***** Data shown

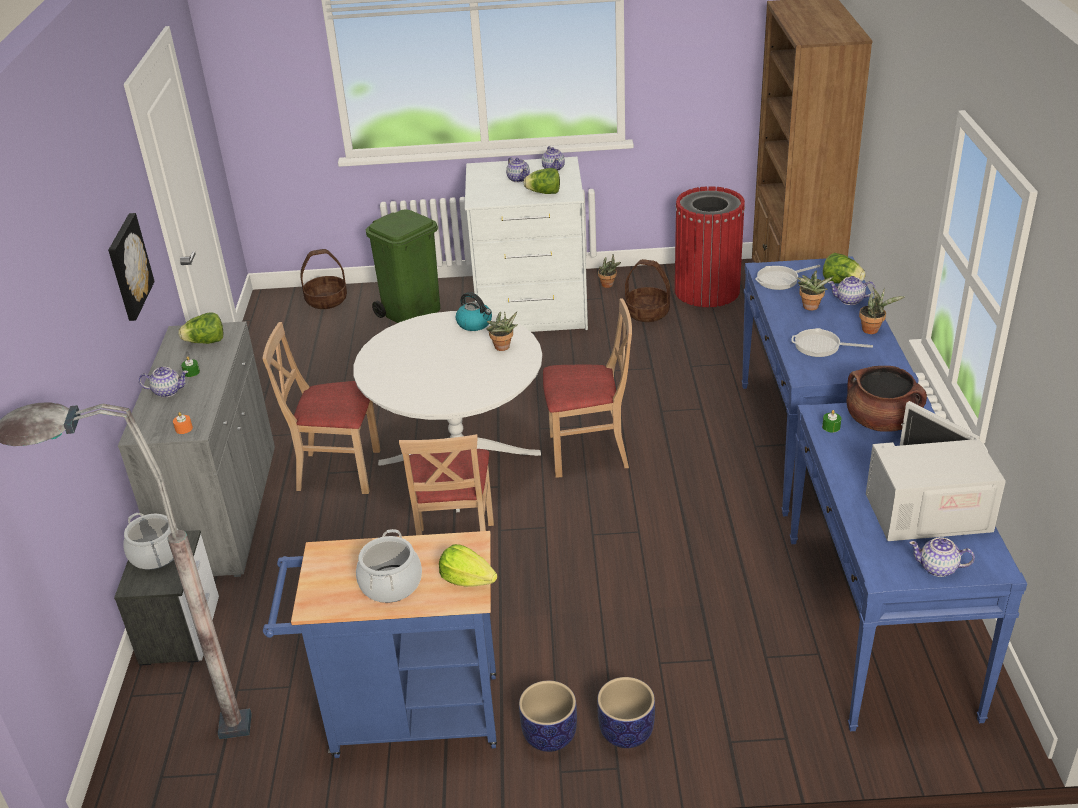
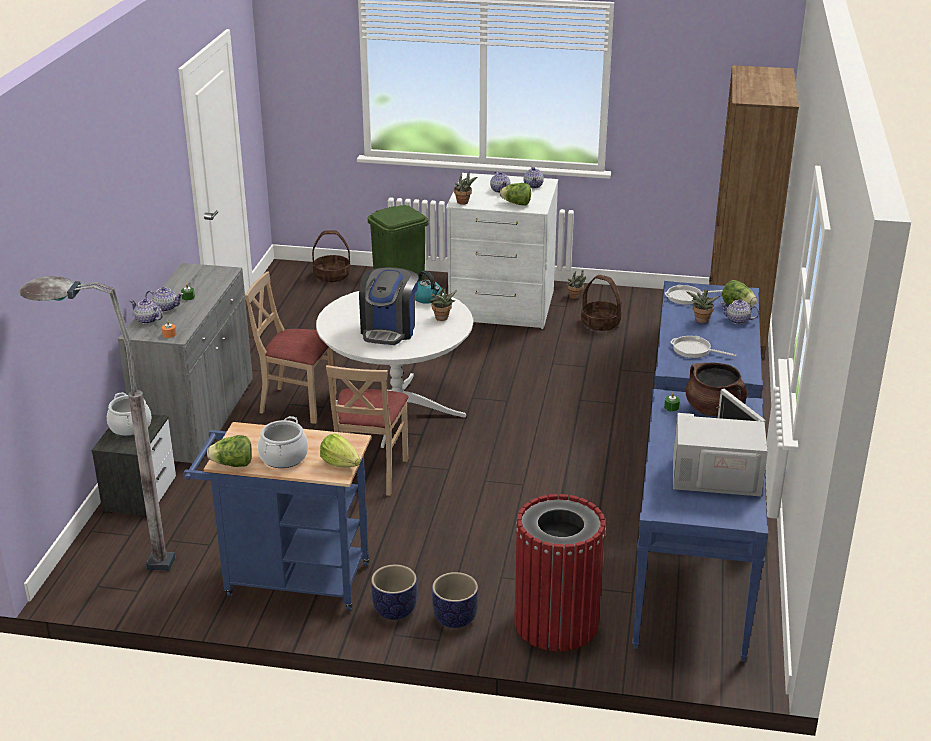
camera: 10 degrees right, 5 degrees down
picture [108,213,155,321] -> none
lettuce [178,312,223,344] -> lettuce moved to [207,435,252,467]
beige chair [543,298,632,478] -> none
red trash can [675,186,745,307] -> red trash can moved to [514,494,606,651]
potted plant [859,287,905,334] -> potted plant moved to [454,171,477,205]
teapot [909,537,975,577] -> teapot moved to [130,299,163,324]
none -> coffee machine [359,267,418,345]

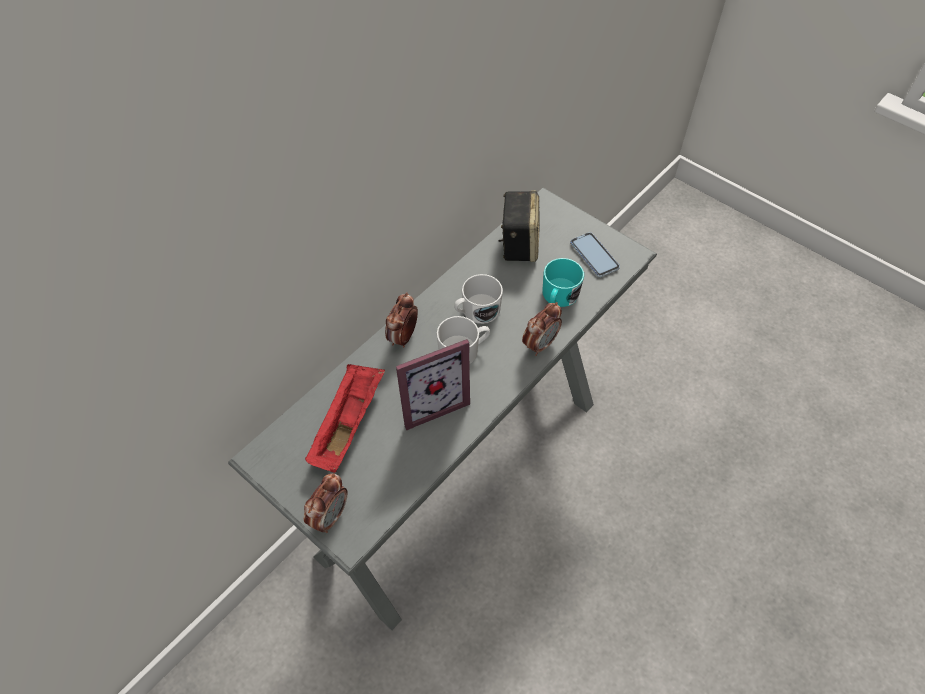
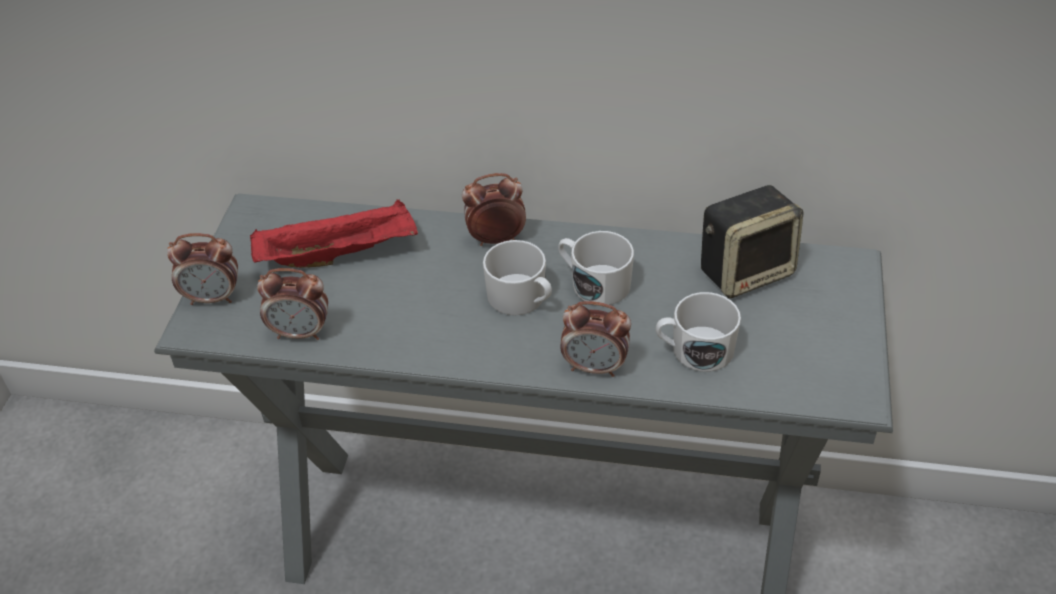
camera: 60 degrees right, 10 degrees down
picture frame [396,339,470,430] -> none
turquoise mug [542,258,584,307] -> white mug [656,292,741,372]
phone [570,232,620,277] -> none
none -> alarm clock [257,268,328,340]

**********

■ Exercise
Transcribe the lines that run from the line bearing "potted plant [859,287,905,334]" through the last line of the data. Keep the wording exact and leave out every picture.

■ Result for this exercise
potted plant [859,287,905,334] -> potted plant moved to [454,171,477,205]
teapot [909,537,975,577] -> teapot moved to [130,299,163,324]
none -> coffee machine [359,267,418,345]

camera: 60 degrees right, 10 degrees down
picture frame [396,339,470,430] -> none
turquoise mug [542,258,584,307] -> white mug [656,292,741,372]
phone [570,232,620,277] -> none
none -> alarm clock [257,268,328,340]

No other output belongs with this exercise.